Rendered chart pictures
————————

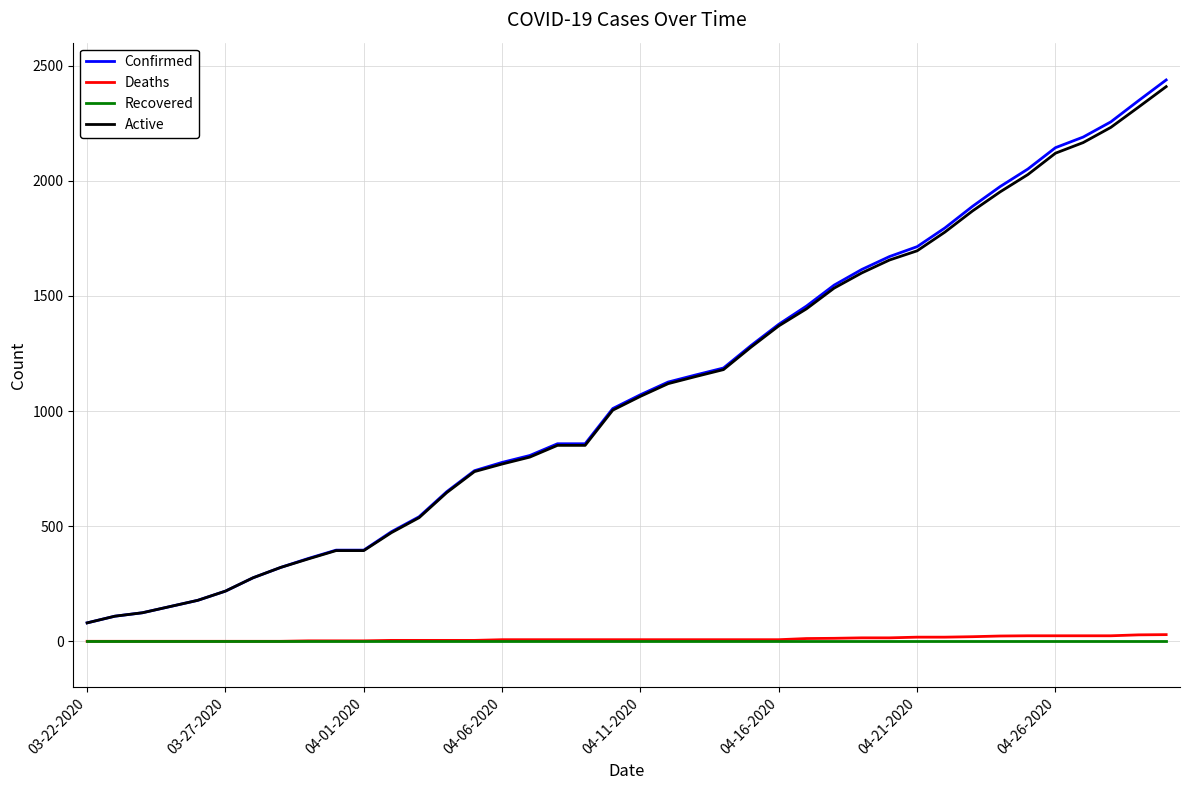

Rank the series by their maximum value, from highest to lowest.

Confirmed, Active, Deaths, Recovered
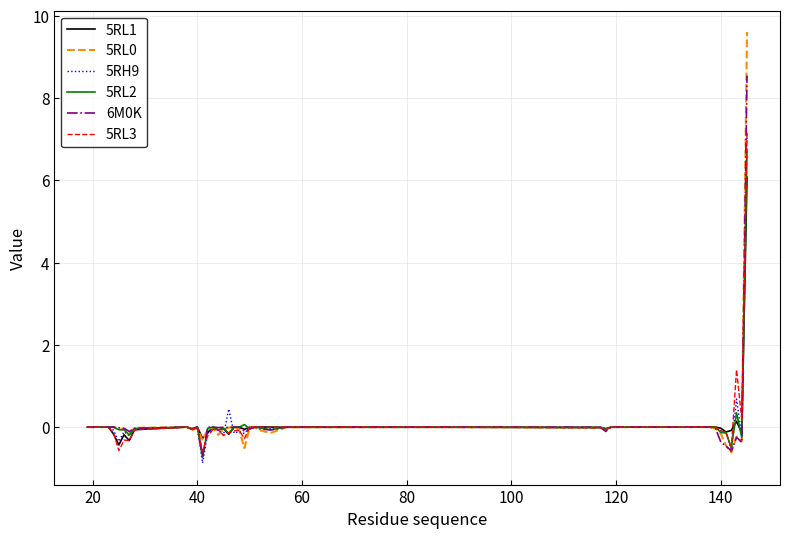

Does the chart have visible grid lines?

Yes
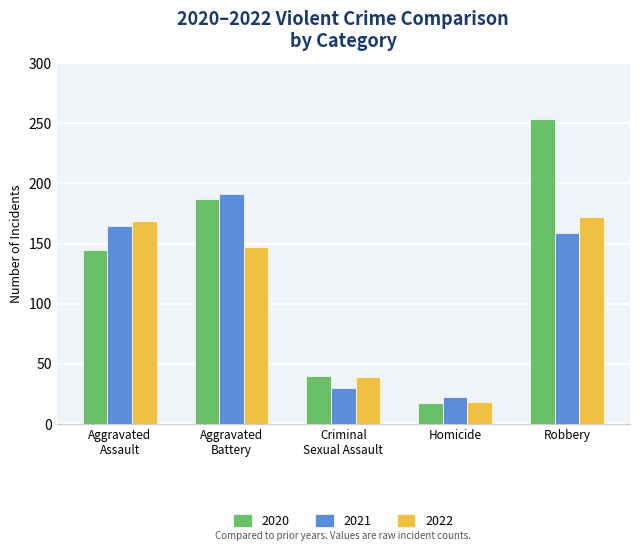

Reading left to right, extract all data points from this chart.

2020: 145	187	40	17	254
2021: 165	191	30	22	159
2022: 169	147	39	18	172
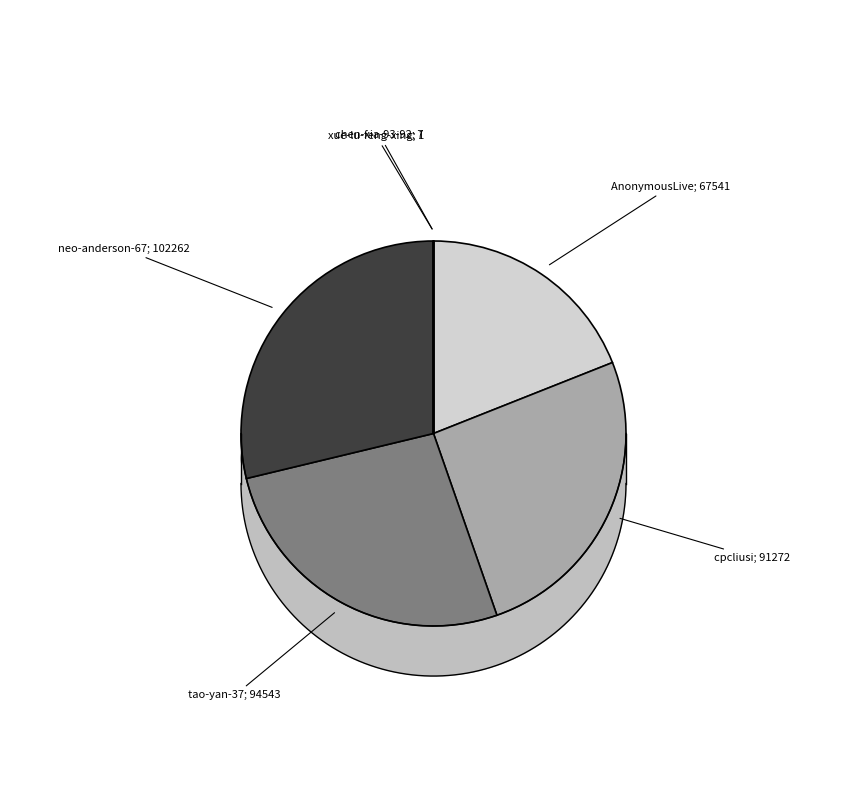

Is there a majority slice in this chart?

No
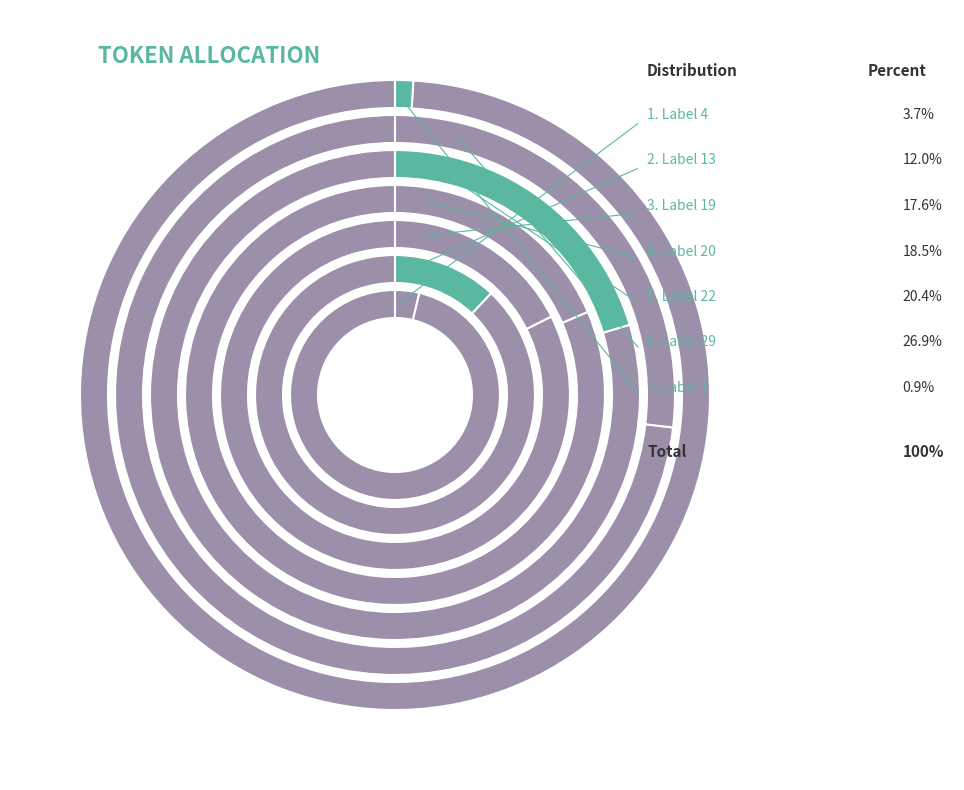

How many segments does this pie chart have?

7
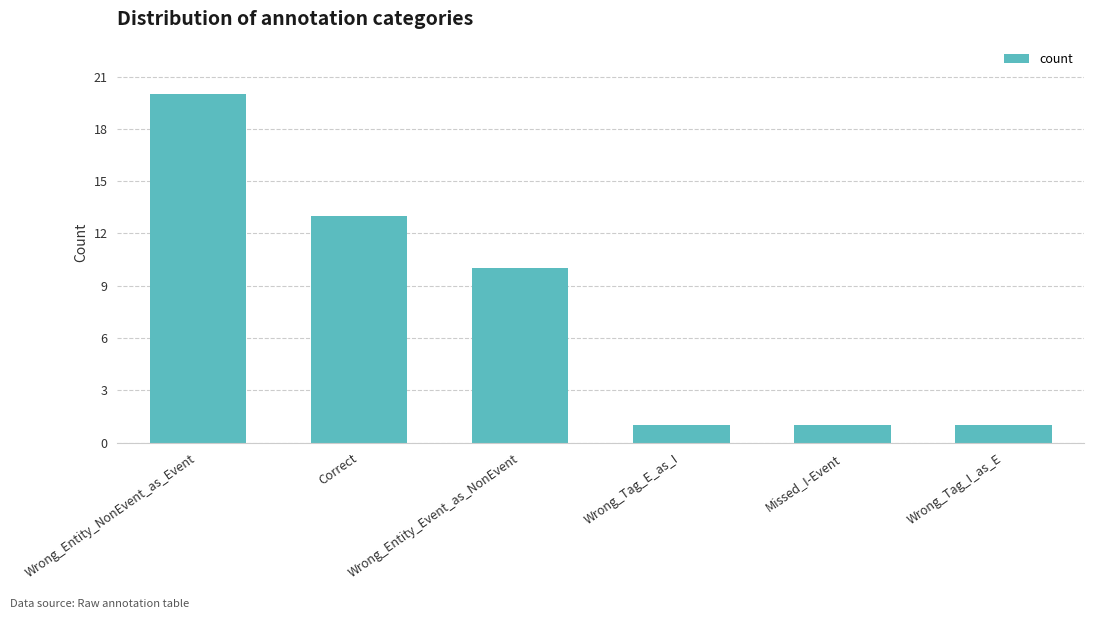

What is the average value?

8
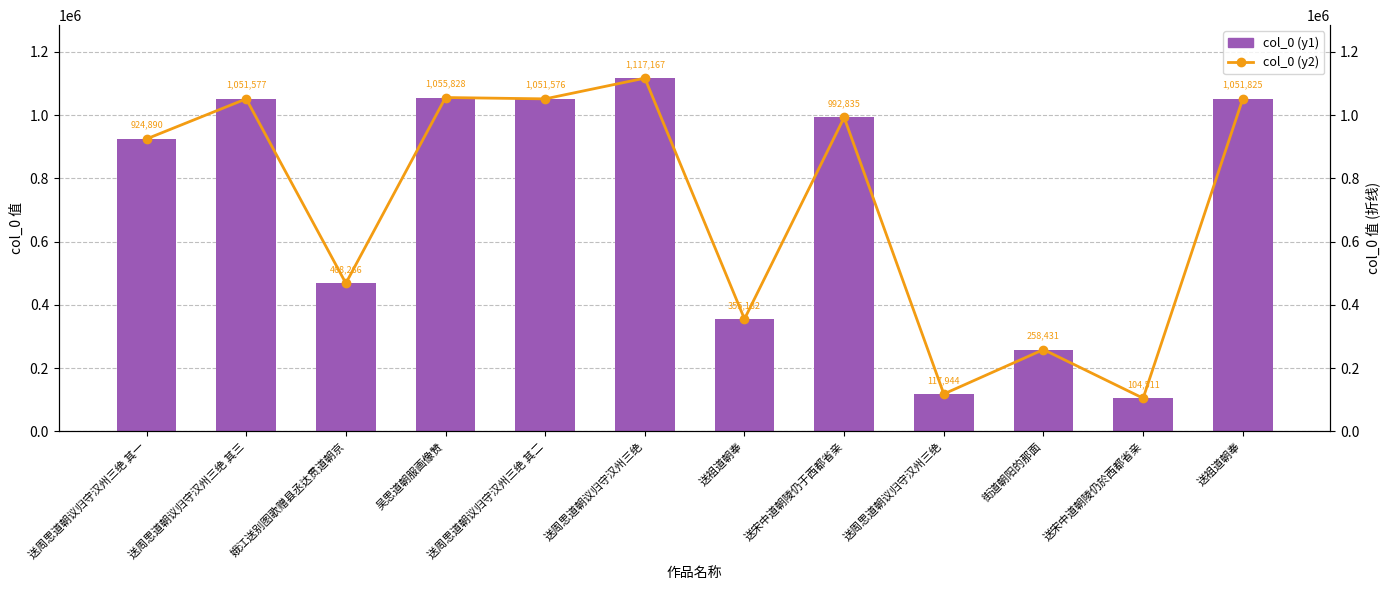

What is the label of the 7th bar from the left?

送祖道朝奉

————————

#### [Action item]
Copy every line of the items above word for word, leaving out the pictures.

#### [Answer space]
Rank the series by their maximum value, from highest to lowest.

Confirmed, Active, Deaths, Recovered

Does the chart have visible grid lines?

Yes

Reading left to right, extract all data points from this chart.

2020: 145	187	40	17	254
2021: 165	191	30	22	159
2022: 169	147	39	18	172

Is there a majority slice in this chart?

No

How many segments does this pie chart have?

7

What is the average value?

8

What is the label of the 7th bar from the left?

送祖道朝奉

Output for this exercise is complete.